*** Input material

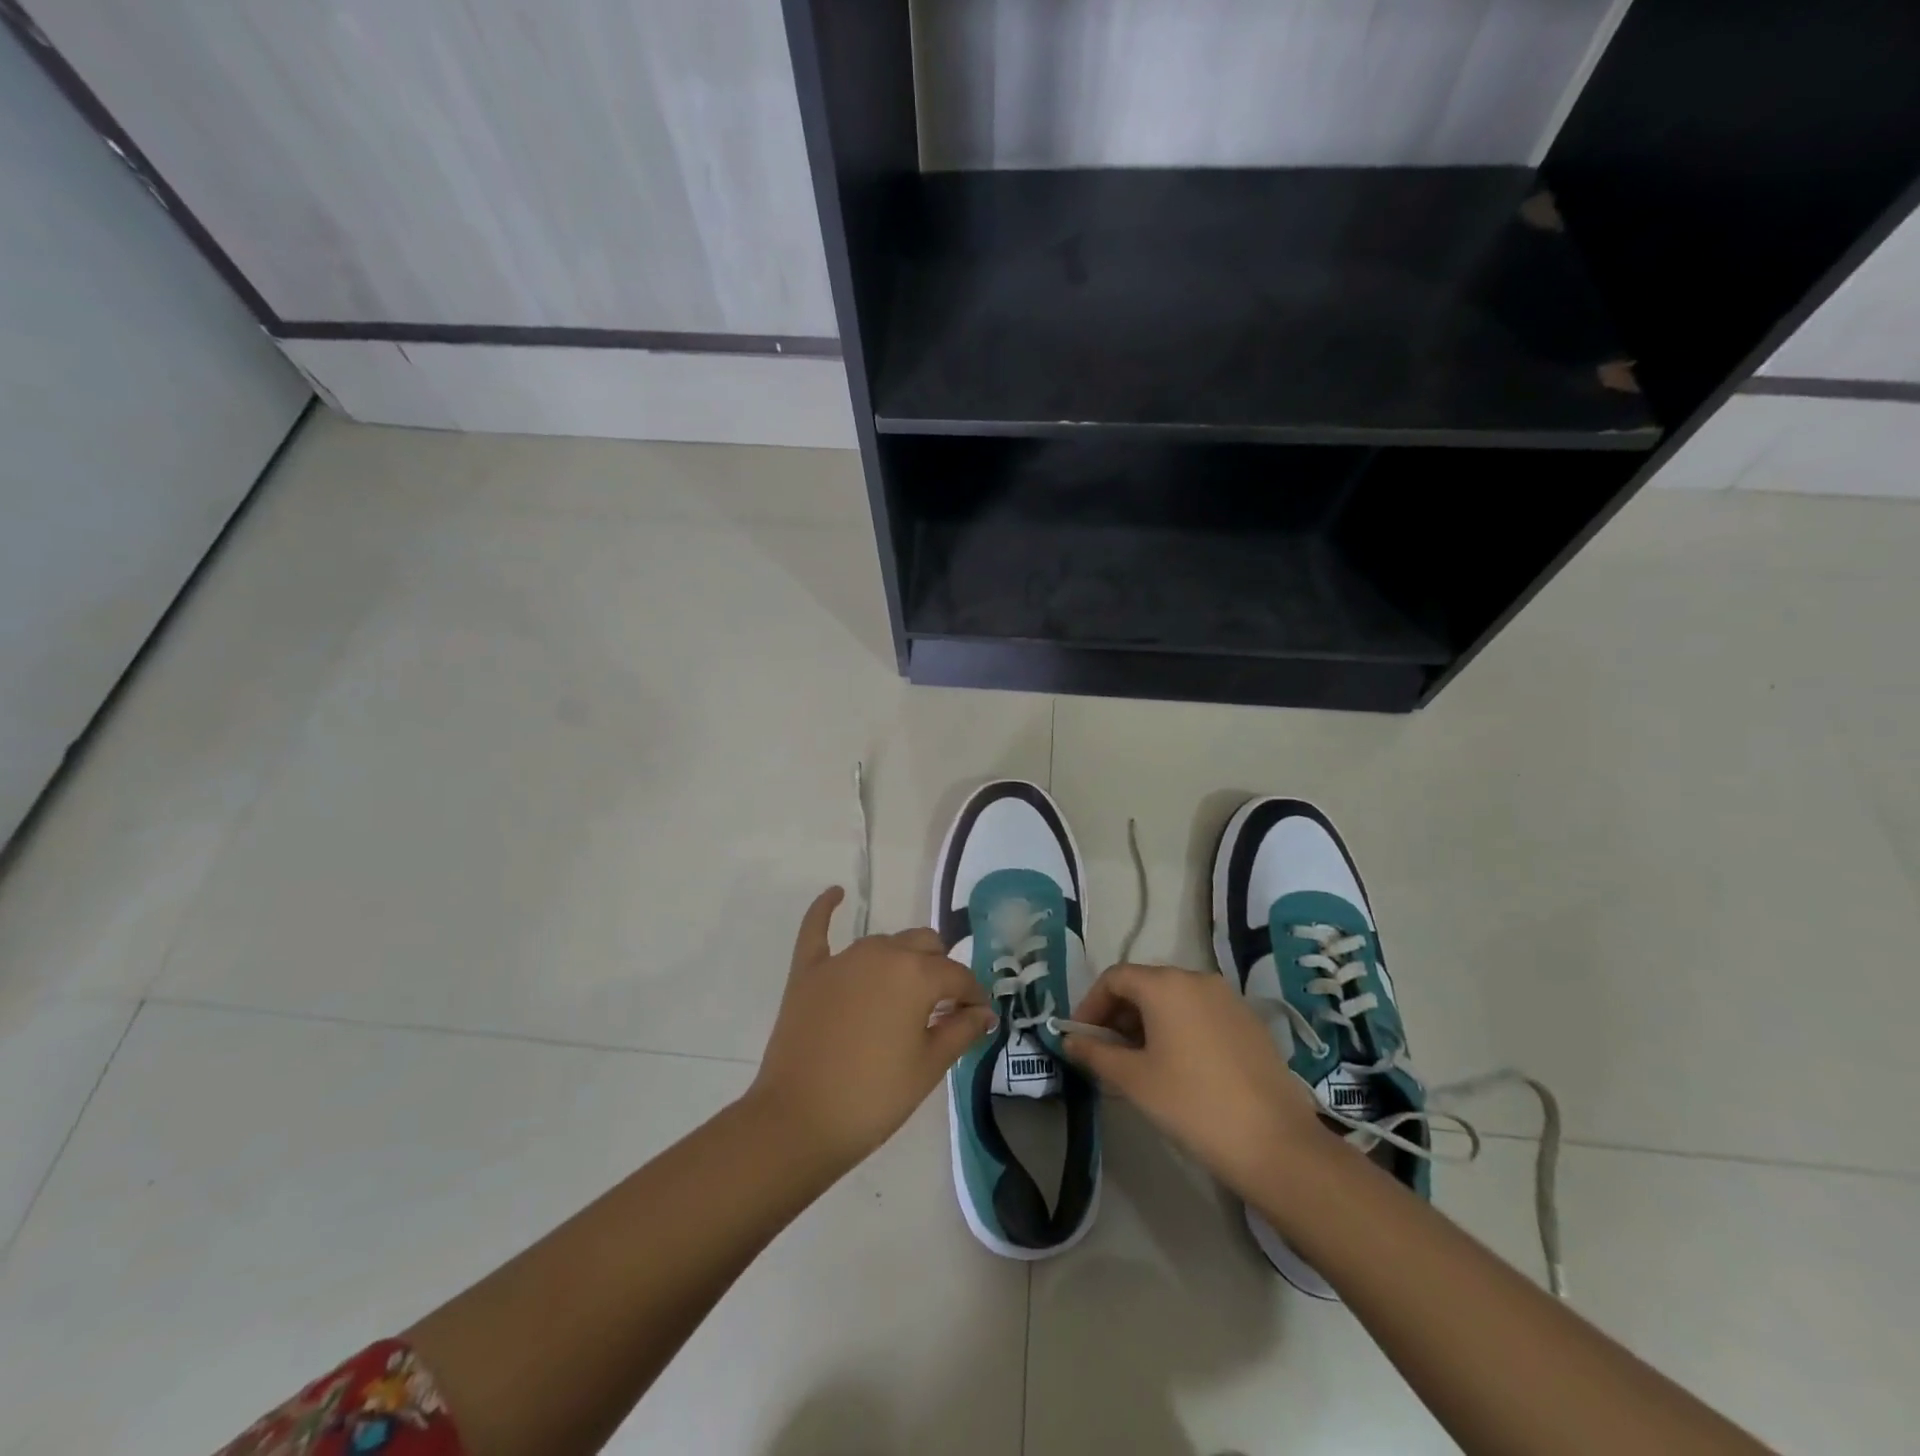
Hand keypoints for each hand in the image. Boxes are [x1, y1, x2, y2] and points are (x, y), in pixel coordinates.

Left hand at [747, 887, 996, 1168]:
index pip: (957, 976)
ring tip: (905, 993)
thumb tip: (984, 1012)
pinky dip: (827, 909)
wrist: (798, 1121)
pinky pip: (817, 929)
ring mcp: (842, 959)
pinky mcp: (808, 971)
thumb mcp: (928, 1067)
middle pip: (925, 945)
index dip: (973, 997)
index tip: (978, 1018)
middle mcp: (882, 953)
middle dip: (940, 970)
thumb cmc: (873, 1097)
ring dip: (902, 959)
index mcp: (916, 974)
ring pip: (885, 943)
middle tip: (941, 1008)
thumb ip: (961, 1030)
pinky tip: (836, 893)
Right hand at [1061, 963, 1323, 1196]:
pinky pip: (1200, 1013)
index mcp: (1166, 984)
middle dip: (1118, 1014)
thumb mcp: (1133, 1080)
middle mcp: (1197, 978)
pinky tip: (1178, 1066)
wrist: (1275, 1143)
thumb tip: (1069, 1040)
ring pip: (1174, 999)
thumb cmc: (1192, 1104)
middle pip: (1145, 984)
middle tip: (1106, 1052)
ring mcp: (1228, 999)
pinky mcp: (1249, 1022)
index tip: (1080, 1037)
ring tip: (1139, 1062)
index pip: (1114, 978)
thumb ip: (1095, 1053)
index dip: (1091, 1005)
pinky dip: (1178, 1028)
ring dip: (1147, 1022)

******

Within the records, count the lines that include the word "middle". Answer with the number only.

8